» TEKST DO CZYTANIA
-------------------------

Cześć ! Jeśli trafiłeś na ten artykuł, to pewnie tak jak ja, lubisz mieć wybór. Standardowy pakiet z Polsat Box czy Canal+ to jedno, ale co powiesz na dostęp do setek dodatkowych kanałów z całej Europy, często darmowych ? Brzmi dobrze, prawda ? Właśnie o tym chcę Ci dzisiaj opowiedzieć. Pokażę Ci, jak samodzielnie rozbudować swoją instalację antenową o odbiór z drugiego satelity. Skupimy się na najpopularniejszym w Polsce duecie: Hotbird 13°E, z którego korzystają nasi operatorzy, oraz Astra 19.2°E, która jest prawdziwą kopalnią kanałów, głównie niemieckich, ale nie tylko. To nie jest czarna magia, ale wymaga trochę cierpliwości i odpowiedniego podejścia. Przejdziemy przez to razem, krok po kroku.
Po co w ogóle zawracać sobie głowę drugim satelitą ?
Zanim przejdziemy do technicznych szczegółów, odpowiedzmy sobie na podstawowe pytanie: czy warto ? Moim zdaniem, zdecydowanie tak. Posiadanie dostępu do sygnału z dwóch pozycji orbitalnych, takich jak Hotbird i Astra, to jak otwarcie nowego okna na świat telewizji. Na Hotbirdzie 13°E mamy oczywiście pełną ofertę platform Canal+ i Polsat Box. To nasza baza. Ale dodając Astrę 19.2°E, zyskujemy coś więcej. To przede wszystkim ogromna liczba niekodowanych (FTA - Free-to-air) kanałów z Niemiec, zarówno publicznych, jak i komercyjnych. Dla fanów sportu to dostęp do transmisji, których nie znajdziemy w polskich pakietach. Miłośnicy muzyki znajdą tam dziesiątki kanałów muzycznych. To także świetna okazja do nauki języków, oglądając programy w oryginale. Poza kanałami niemieckimi, na Astrze nadają też stacje z Francji, Hiszpanii czy Wielkiej Brytanii. To po prostu więcej treści, większa różnorodność i większa swoboda wyboru, bez dodatkowych opłat abonamentowych za same kanały.
Niezbędny sprzęt, czyli Twoja lista zakupów
Prawidłowa instalacja anteny satelitarnej zaczyna się od dobrych komponentów. Nie ma sensu oszczędzać na kilku elementach, by potem przy pierwszym deszczu oglądać na ekranie kolorowe kwadraty zamiast obrazu. Poniżej przygotowałem listę sprzętu, który będzie Ci potrzebny do zbudowania solidnego zestawu na dwa satelity. Opieram się na produktach, które są łatwo dostępne w polskich sklepach internetowych i które sam wielokrotnie sprawdzałem w praktyce.

-------------------------

» DANE DO ĆWICZENIA
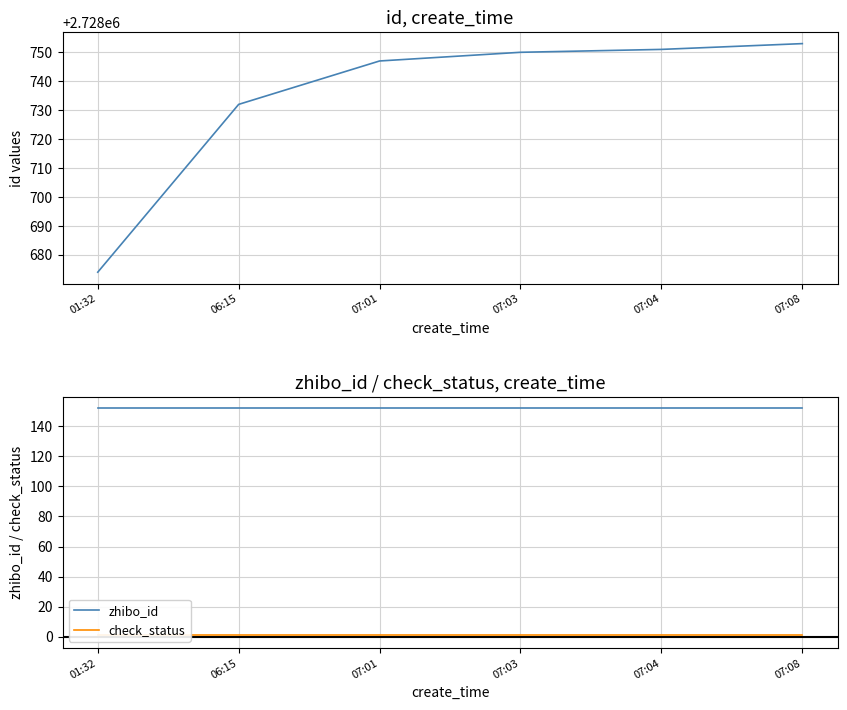

Which category has the highest value across all series?

07:08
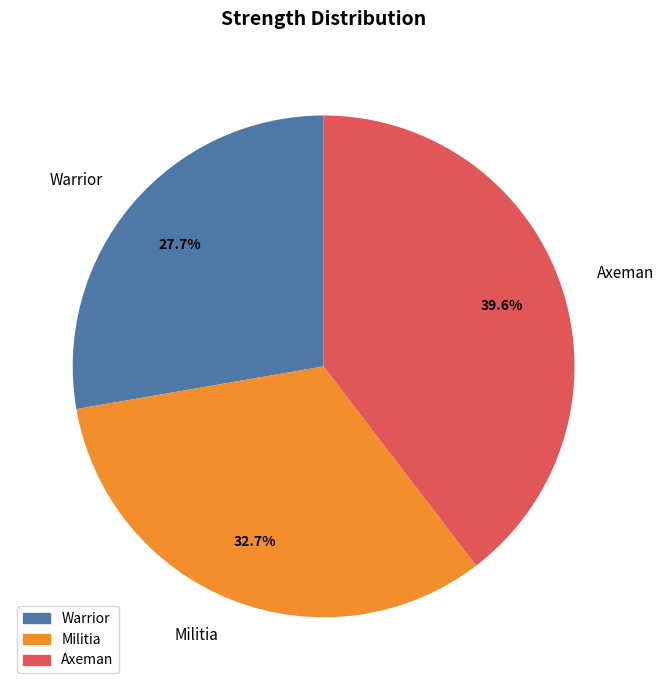

Count the number of slices in the pie.

3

-------------------------

» CEL ZADANIA
Kontynuuj tekst o odbiorze Hotbirda i Astry na jednej antenie od zdania następującego po ostatnim z przytoczonych.

» WYNIK
Antena satelitarna – rozmiar ma znaczenie
Podstawą jest oczywiście antena, potocznie nazywana talerzem. Do odbioru sygnału z dwóch satelitów oddalonych od siebie o 6 stopni (jak Hotbird i Astra) potrzebujemy anteny o nieco większej średnicy niż standardowa. Absolutne minimum to 80 cm, ale osobiście zawsze polecam moim czytelnikom anteny o średnicy 90 cm, a nawet 100 cm. Dlaczego ? Większa czasza to większy zysk energetyczny, co przekłada się na mocniejszy i stabilniejszy sygnał. To Twój bufor bezpieczeństwa na złą pogodę. Kiedy nadciągną gęste chmury, deszcz czy śnieg, antena 90 cm zapewni nieprzerwany odbiór, podczas gdy na mniejszej, 70 cm antenie obraz może już zacząć się rwać. Warto zainwestować w sprawdzonych producentów, takich jak polska firma Corab, której anteny serii 900 czy 1000 są wykonane z dobrej jakości stali malowanej proszkowo i cechują się dobrą geometrią. Dobrym wyborem są też anteny marek Televes czy Inverto. Zwróć uwagę na solidność mocowania – to ono będzie trzymać całą konstrukcję na wietrze.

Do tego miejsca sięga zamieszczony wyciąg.